Delusione, rabbia, amarezza. Dolore. C’è tutto questo nella voce di Erika. «E anche di più». Poi c’è la determinazione, quella che ha avuto fin dall’inizio, nel voler sapere la verità su suo figlio. «Ma se questa è la giustizia allora non ci credo più. Allora capisco chi finisce per pensare alla vendetta». Perché mamma Erika non ha mai creduto né all’ipotesi del suicidio né a quella dell’incidente. E se Denny Magina nella notte tra il 21 e il 22 agosto del 2022 è morto dopo essere precipitato dal quarto piano è stato perché «qualcuno l’ha ucciso».
Le indagini
Il dubbio è venuto anche alla procura, tanto che ci sono tre indagati per omicidio preterintenzionale (non più volontario, come nell’ipotesi iniziale). Secondo la procura, che si basa su riscontri tecnici, Hamed Hamza avrebbe dato un pugno in faccia a Denny che, in quel momento sotto l’effetto di droga e in piedi di spalle alla finestra, indietreggiando è volato giù per poi morire in ospedale. Nella stanza in quel momento – sempre secondo la procura – c’erano anche Niko Casoli (ancora in carcere dopo una condanna per rapina) e Amine Ben Nossra (arrestato per spaccio e poi rimesso in libertà).

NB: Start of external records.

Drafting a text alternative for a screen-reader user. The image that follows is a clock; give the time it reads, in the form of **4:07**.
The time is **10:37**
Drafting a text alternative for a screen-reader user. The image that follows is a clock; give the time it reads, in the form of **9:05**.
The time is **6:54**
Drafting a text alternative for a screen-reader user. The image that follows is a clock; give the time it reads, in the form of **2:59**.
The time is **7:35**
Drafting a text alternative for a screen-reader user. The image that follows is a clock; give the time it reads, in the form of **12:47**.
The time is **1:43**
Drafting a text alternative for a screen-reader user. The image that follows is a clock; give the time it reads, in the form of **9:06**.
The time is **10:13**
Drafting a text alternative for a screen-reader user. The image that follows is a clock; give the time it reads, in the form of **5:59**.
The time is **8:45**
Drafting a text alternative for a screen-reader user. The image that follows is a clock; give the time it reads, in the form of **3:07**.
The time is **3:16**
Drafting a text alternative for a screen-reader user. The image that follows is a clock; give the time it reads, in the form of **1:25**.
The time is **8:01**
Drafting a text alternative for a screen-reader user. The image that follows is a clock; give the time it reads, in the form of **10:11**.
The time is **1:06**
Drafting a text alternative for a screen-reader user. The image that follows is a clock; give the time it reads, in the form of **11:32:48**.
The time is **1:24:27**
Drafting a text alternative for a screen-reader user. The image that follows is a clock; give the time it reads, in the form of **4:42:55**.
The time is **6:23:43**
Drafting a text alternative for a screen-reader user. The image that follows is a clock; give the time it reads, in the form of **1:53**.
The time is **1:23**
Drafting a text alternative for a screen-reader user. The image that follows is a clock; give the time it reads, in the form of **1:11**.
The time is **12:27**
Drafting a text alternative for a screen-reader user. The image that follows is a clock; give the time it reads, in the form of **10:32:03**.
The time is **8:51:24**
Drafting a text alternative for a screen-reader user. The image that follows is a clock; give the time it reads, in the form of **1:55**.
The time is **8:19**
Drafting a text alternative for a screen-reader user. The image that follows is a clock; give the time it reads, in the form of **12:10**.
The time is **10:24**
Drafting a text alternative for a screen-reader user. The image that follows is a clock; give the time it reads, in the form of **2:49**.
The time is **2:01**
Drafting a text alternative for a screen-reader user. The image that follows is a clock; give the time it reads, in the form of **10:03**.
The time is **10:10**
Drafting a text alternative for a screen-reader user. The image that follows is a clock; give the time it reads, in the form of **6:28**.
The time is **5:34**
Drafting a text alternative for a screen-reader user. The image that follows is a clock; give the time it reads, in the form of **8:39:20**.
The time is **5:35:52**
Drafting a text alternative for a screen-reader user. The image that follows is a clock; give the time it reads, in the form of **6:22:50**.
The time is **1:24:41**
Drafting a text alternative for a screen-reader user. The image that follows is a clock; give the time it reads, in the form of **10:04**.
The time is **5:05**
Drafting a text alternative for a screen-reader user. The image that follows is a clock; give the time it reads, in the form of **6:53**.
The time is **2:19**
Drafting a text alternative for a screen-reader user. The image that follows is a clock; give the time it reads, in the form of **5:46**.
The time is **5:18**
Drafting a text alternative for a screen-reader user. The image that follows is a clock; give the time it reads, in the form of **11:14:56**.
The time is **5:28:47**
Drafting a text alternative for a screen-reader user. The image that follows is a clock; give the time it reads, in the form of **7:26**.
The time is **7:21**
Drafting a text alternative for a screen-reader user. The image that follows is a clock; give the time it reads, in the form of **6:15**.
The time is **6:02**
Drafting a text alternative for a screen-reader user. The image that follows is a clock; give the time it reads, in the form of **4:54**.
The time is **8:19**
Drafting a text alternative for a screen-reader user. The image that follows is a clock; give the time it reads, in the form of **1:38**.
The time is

Anche Hamza è finito in carcere a novembre per spaccio. Stessa misura cautelare chiesta e ottenuta dalla procura per l’altra accusa: quella di omicidio. Poi però dal carcere è uscito. Perché l’esigenza cautelare per spaccio si è esaurita con l’inizio del processo e perché quella per omicidio è stata annullata dal giudice a causa di una retrodatazione dei termini. Tutto questo in attesa della chiusura delle indagini e della richiesta di rinvio a giudizio, almeno per Hamza, annunciata dalla procura.
«Fuggirà»
Erika Terreni ha saputo della scarcerazione ieri, sabato 30. «Neanche il mio avvocato era stato messo al corrente. È incredibile. Anzi, di più. È surreale. Sembra di essere in un film. Abbiamo mantenuto la calma per 20 mesi e adesso per un errore ce lo ritroviamo in giro. Ci voleva più scrupolo, anche per tutto il lavoro che hanno fatto i carabinieri. Cosa bisogna fare per avere giustizia?». Giustizia per Denny è la frase impressa sugli striscioni con cui, il giorno dopo la morte del 29enne livornese, è stata tappezzata la città. Da via Giordano Bruno fino al palazzo del municipio. È la frase gridata durante i cortei e dopo le partite di calcio. «Non credo più in questa giustizia. Lui (Hamza, ndr) prende il primo treno e se ne va. E quando succederà cosa faranno? Dove lo andranno a cercare? Come pensano di poterlo trovare? Non mi aspetto più niente. E chi ha sbagliato dovrà assumersene la responsabilità». La mente è sempre lì, a Denny. A quel figlio che «oggi mi hanno ammazzato una seconda volta».